───── Data lines ─────
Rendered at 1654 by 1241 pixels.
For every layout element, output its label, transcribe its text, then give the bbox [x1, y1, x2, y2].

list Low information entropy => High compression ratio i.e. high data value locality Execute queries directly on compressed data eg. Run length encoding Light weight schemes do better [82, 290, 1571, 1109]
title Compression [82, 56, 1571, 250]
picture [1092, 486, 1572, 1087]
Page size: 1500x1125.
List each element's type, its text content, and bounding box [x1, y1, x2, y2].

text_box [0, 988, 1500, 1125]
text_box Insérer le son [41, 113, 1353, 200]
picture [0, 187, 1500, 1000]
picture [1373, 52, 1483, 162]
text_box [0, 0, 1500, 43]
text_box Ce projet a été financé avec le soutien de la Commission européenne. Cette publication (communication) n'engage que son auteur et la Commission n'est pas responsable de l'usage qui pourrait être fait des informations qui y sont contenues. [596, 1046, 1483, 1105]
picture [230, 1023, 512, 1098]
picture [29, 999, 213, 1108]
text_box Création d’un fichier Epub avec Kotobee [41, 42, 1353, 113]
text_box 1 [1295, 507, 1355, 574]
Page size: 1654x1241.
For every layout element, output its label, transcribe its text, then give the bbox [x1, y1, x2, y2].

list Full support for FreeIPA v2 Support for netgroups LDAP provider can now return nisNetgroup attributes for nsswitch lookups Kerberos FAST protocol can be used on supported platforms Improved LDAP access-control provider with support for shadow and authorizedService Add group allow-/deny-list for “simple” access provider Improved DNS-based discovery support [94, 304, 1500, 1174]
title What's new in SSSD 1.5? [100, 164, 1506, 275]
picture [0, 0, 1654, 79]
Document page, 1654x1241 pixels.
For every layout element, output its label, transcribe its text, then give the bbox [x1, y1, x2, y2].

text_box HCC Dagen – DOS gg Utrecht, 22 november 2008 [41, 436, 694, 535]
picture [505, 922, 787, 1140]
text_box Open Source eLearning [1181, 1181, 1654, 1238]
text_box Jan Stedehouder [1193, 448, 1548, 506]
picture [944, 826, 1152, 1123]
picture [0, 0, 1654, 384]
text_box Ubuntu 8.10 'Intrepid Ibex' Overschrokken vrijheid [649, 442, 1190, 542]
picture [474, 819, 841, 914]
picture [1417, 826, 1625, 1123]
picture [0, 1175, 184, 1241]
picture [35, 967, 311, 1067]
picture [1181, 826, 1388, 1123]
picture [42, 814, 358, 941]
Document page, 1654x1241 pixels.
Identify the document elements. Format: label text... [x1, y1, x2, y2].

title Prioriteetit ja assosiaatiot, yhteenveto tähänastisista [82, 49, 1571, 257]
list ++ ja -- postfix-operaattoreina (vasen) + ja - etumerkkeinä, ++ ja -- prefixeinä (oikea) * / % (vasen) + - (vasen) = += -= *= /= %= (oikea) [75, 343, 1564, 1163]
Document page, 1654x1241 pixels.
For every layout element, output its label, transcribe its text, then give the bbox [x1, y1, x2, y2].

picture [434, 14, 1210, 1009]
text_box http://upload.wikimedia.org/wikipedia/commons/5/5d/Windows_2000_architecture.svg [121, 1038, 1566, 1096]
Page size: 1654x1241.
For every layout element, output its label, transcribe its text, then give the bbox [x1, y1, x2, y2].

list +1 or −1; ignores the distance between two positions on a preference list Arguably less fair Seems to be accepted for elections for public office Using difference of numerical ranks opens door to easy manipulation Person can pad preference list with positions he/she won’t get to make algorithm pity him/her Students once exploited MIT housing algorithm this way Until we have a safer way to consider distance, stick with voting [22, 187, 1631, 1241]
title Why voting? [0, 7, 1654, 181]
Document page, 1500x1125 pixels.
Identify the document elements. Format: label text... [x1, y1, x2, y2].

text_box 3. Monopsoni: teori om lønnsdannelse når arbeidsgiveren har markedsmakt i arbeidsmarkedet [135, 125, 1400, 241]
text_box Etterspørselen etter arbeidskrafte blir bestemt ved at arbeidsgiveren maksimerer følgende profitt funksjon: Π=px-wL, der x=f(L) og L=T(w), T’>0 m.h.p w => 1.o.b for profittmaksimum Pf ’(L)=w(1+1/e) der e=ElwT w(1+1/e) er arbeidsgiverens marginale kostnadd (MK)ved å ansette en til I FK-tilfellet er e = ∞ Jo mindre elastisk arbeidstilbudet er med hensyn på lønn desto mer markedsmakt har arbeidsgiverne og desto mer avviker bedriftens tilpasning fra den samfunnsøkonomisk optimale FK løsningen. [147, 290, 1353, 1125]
─────
## Problem details
Copy the records above verbatim, from their first line through the line that contains "text_box 1 [1295, 507, 1355, 574]", including both of those lines.

## Final result
Rendered at 1654 by 1241 pixels.
For every layout element, output its label, transcribe its text, then give the bbox [x1, y1, x2, y2].

list Low information entropy => High compression ratio i.e. high data value locality Execute queries directly on compressed data eg. Run length encoding Light weight schemes do better [82, 290, 1571, 1109]
title Compression [82, 56, 1571, 250]
picture [1092, 486, 1572, 1087]
Page size: 1500x1125.
List each element's type, its text content, and bounding box [x1, y1, x2, y2].

text_box [0, 988, 1500, 1125]
text_box Insérer le son [41, 113, 1353, 200]
picture [0, 187, 1500, 1000]
picture [1373, 52, 1483, 162]
text_box [0, 0, 1500, 43]
text_box Ce projet a été financé avec le soutien de la Commission européenne. Cette publication (communication) n'engage que son auteur et la Commission n'est pas responsable de l'usage qui pourrait être fait des informations qui y sont contenues. [596, 1046, 1483, 1105]
picture [230, 1023, 512, 1098]
picture [29, 999, 213, 1108]
text_box Création d’un fichier Epub avec Kotobee [41, 42, 1353, 113]
text_box 1 [1295, 507, 1355, 574]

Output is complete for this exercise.